BEGIN

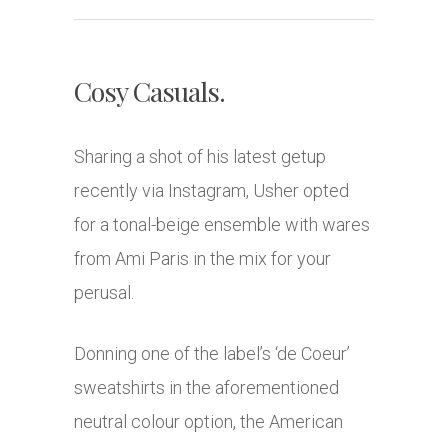
Cosy Casuals.
Sharing a shot of his latest getup
recently via Instagram, Usher opted
for a tonal-beige ensemble with wares
from Ami Paris in the mix for your
perusal.
Donning one of the label’s ‘de Coeur’
sweatshirts in the aforementioned
neutral colour option, the American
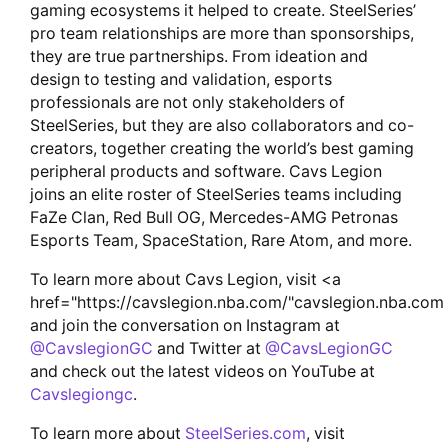
gaming ecosystems it helped to create. SteelSeries’
pro team relationships are more than sponsorships,
they are true partnerships. From ideation and
design to testing and validation, esports
professionals are not only stakeholders of
SteelSeries, but they are also collaborators and co-
creators, together creating the world’s best gaming
peripheral products and software. Cavs Legion
joins an elite roster of SteelSeries teams including
FaZe Clan, Red Bull OG, Mercedes-AMG Petronas
Esports Team, SpaceStation, Rare Atom, and more.
To learn more about Cavs Legion, visit <a
href="https://cavslegion.nba.com/"cavslegion.nba.com
and join the conversation on Instagram at
@CavslegionGC
and Twitter at
@CavsLegionGC
and check out the latest videos on YouTube at
Cavslegiongc
.
To learn more about
SteelSeries.com
, visit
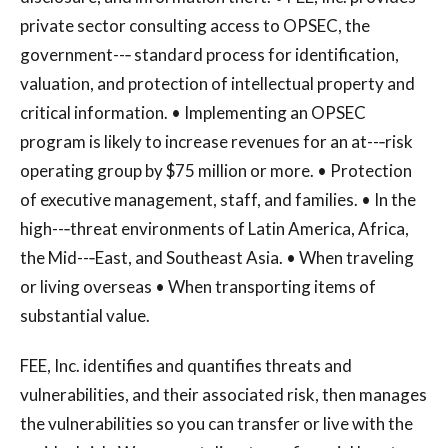
private sector consulting access to OPSEC, the
government--‐ standard process for identification,
valuation, and protection of intellectual property and
critical information. • Implementing an OPSEC
program is likely to increase revenues for an at--‐risk
operating group by $75 million or more. • Protection
of executive management, staff, and families. • In the
high--‐threat environments of Latin America, Africa,
the Mid--‐East, and Southeast Asia. • When traveling
or living overseas • When transporting items of
substantial value.
FEE, Inc. identifies and quantifies threats and
vulnerabilities, and their associated risk, then manages
the vulnerabilities so you can transfer or live with the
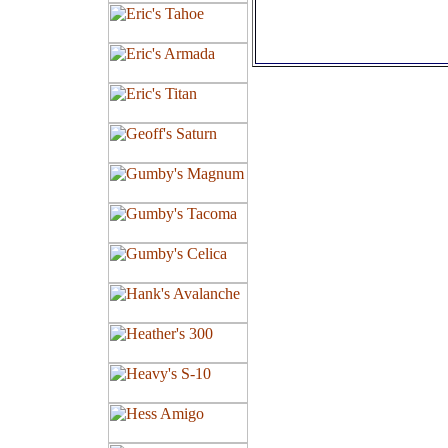
Tires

END

• TASK DESCRIPTION: Write out each record exactly as shown, but not its pictures.

• WRITTEN ANSWER:
Cosy Casuals.
Sharing a shot of his latest getup
recently via Instagram, Usher opted
for a tonal-beige ensemble with wares
from Ami Paris in the mix for your
perusal.
Donning one of the label’s ‘de Coeur’
sweatshirts in the aforementioned
neutral colour option, the American
gaming ecosystems it helped to create. SteelSeries’
pro team relationships are more than sponsorships,
they are true partnerships. From ideation and
design to testing and validation, esports
professionals are not only stakeholders of
SteelSeries, but they are also collaborators and co-
creators, together creating the world’s best gaming
peripheral products and software. Cavs Legion
joins an elite roster of SteelSeries teams including
FaZe Clan, Red Bull OG, Mercedes-AMG Petronas
Esports Team, SpaceStation, Rare Atom, and more.
To learn more about Cavs Legion, visit <a
href="https://cavslegion.nba.com/"cavslegion.nba.com
and join the conversation on Instagram at
@CavslegionGC
and Twitter at
@CavsLegionGC
and check out the latest videos on YouTube at
Cavslegiongc
.
To learn more about
SteelSeries.com
, visit
private sector consulting access to OPSEC, the
government--‐ standard process for identification,
valuation, and protection of intellectual property and
critical information. • Implementing an OPSEC
program is likely to increase revenues for an at--‐risk
operating group by $75 million or more. • Protection
of executive management, staff, and families. • In the
high--‐threat environments of Latin America, Africa,
the Mid--‐East, and Southeast Asia. • When traveling
or living overseas • When transporting items of
substantial value.
FEE, Inc. identifies and quantifies threats and
vulnerabilities, and their associated risk, then manages
the vulnerabilities so you can transfer or live with the
Tires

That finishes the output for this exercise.